Com a morte dos pais, João Van-Dúnen foi criado pela atual da ministra da Justiça portuguesa, Francisca Van-Dúnen, que em Luanda, onde esteve em meados abril, disse não querer comentar o "Caso 27 de Maio", alegando estar a exercer funções governativas, garantindo, porém, que, assim que as terminar, voltará a analisar o assunto.
"A pergunta que faço é muito simples, 42 anos depois: tem mal nós, enquanto órfãos, querermos reabilitar a honra dos nossos pais? Tem mal algum de nós, enquanto órfãos, querermos saber em que circunstâncias em que os nossos pais viveram e morreram? Esse é que é o ponto central para nós, enquanto órfãos, e é por isso que criámos esta associação. Queremos devolver a dignidade dos nossos pais e é por isso que nos vamos bater", afirmou.
Em 27 de maio de 1977, passam hoje 42 anos, uma alegada tentativa de golpe de Estado, numa operação aparentemente liderada por Nito Alves - então ex-ministro do Interior desde a independência (11 de novembro de 1975) até outubro de 1976 -, foi violentamente reprimida pelo regime de Agostinho Neto.
Seis dias antes, em 21 de maio, o Movimento Popular de Libertação de Angola (MPLA, no poder) expulsara Nito Alves do partido, o que levou o antigo ministro e vários apoiantes a invadirem a prisão de Luanda para libertar outros simpatizantes, assumindo, paralelamente, o controlo da estação da rádio nacional, ficando conhecido como "fracionistas".
As tropas leais a Agostinho Neto, com apoio de militares cubanos, acabaram por estabelecer a ordem e prenderem os revoltosos, seguindo-se, depois, o que ficou conhecido como "purga", com a eliminação das fações, tendo sido mortas cerca de 30 mil pessoas, na maior parte sem qualquer ligação a Nito Alves, tal como afirma a Amnistia Internacional em vários relatórios sobre o assunto.
Após 41 anos de silêncio, o Presidente angolano, João Lourenço, num decreto publicado em 26 de abril passado, ordenou a criação de uma comissão para elaborar um plano geral de homenagem às vítimas dos conflitos políticos que ocorreram em Angola entre 11 de novembro de 1975 (dia da independência) em 04 de abril de 2002 (fim da guerra civil).
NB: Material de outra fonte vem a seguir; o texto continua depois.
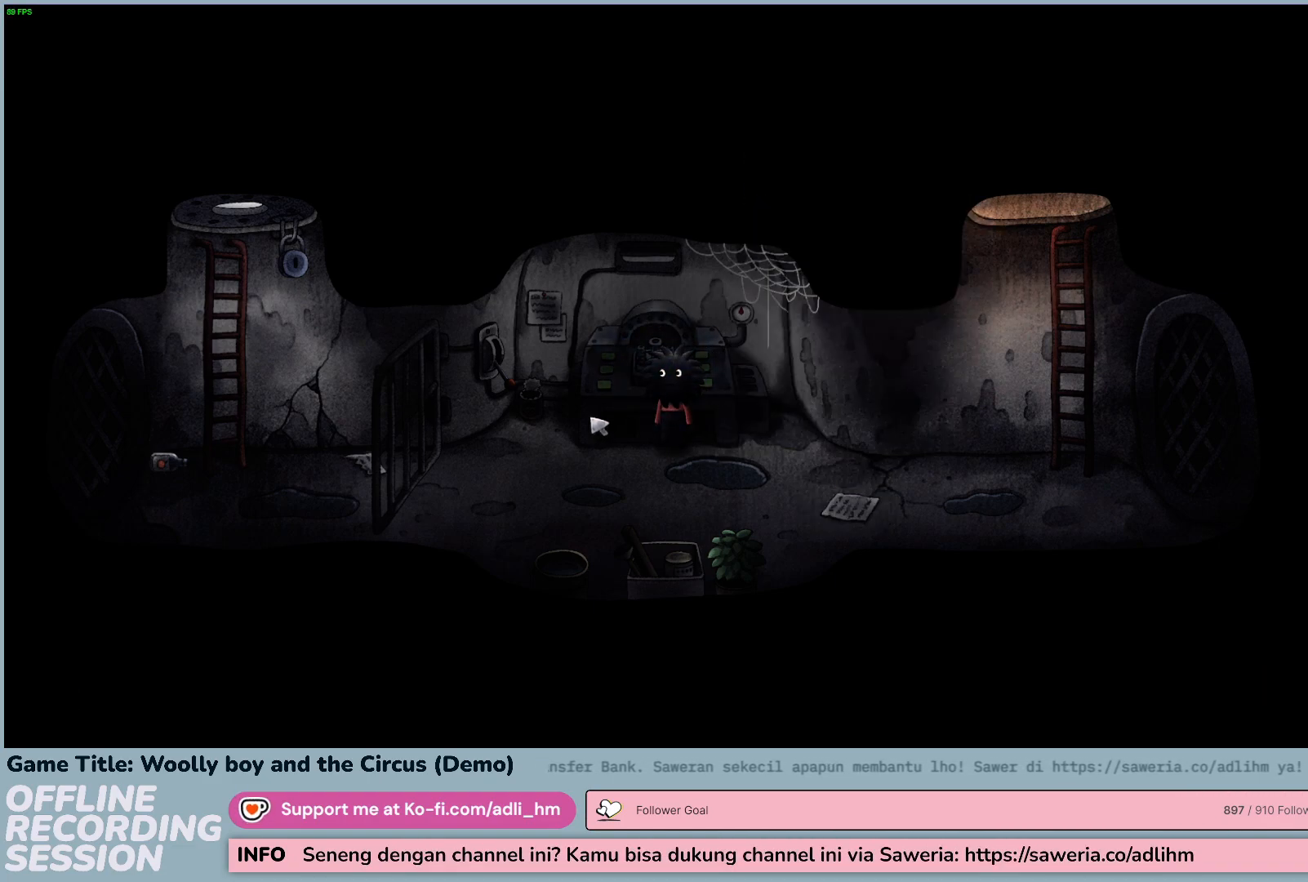
{"keys": [], "mouse": [], "events": []}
No decreto, João Lourenço inclui entre os conflitos a "intentona golpista do '27 de Maio' ou eventuais crimes cometidos por movimentos ou partidos políticos no quadro do conflito armado".
A decisão do chefe de Estado surgiu depois de, em novembro de 2018, o ministro da Justiça angolano, Francisco Queirós, ter anunciado a "Estratégia do Executivo de Médio Prazo para os Direitos Humanos 2018/2022", em que o Governo de Luanda reconhece, pela primeira vez, que, após o "27 de Maio", registou-se um "cortejo de atentados aos Direitos Humanos", considerando-o "um dos mais relevantes" da História do país.